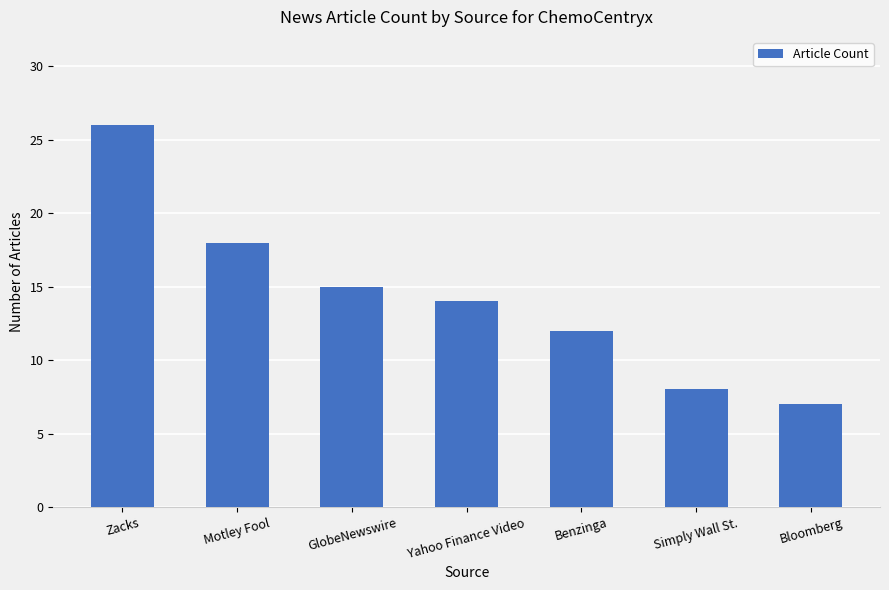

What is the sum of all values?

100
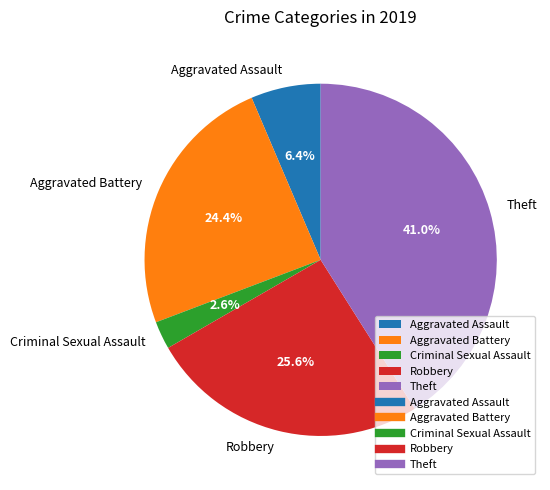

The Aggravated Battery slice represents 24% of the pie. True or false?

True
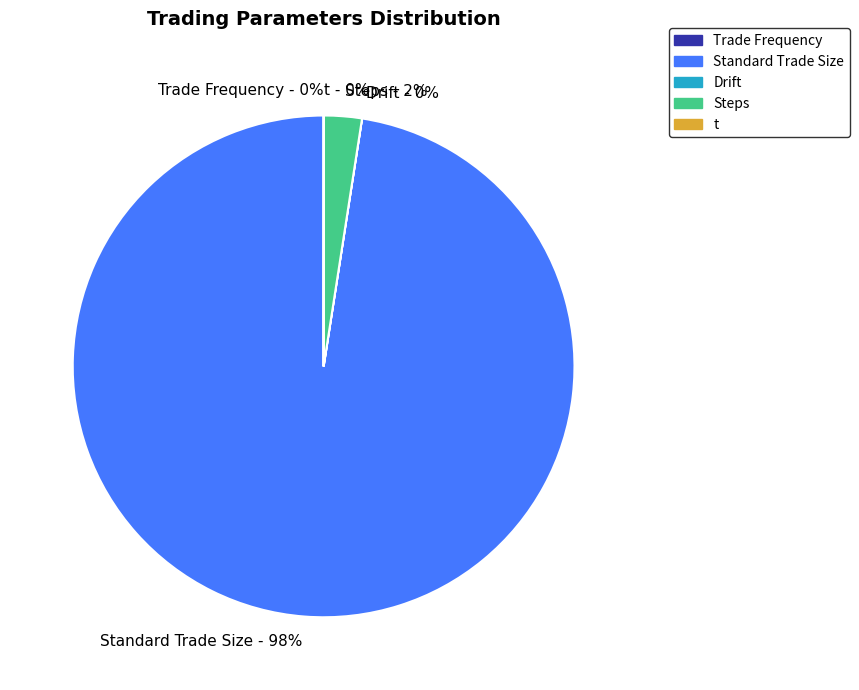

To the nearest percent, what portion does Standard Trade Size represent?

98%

▸ Exercise brief: Copy out all of the rows above word for word, leaving out the pictures.

▸ Output of the exercise:
What is the sum of all values?

100

The Aggravated Battery slice represents 24% of the pie. True or false?

True

To the nearest percent, what portion does Standard Trade Size represent?

98%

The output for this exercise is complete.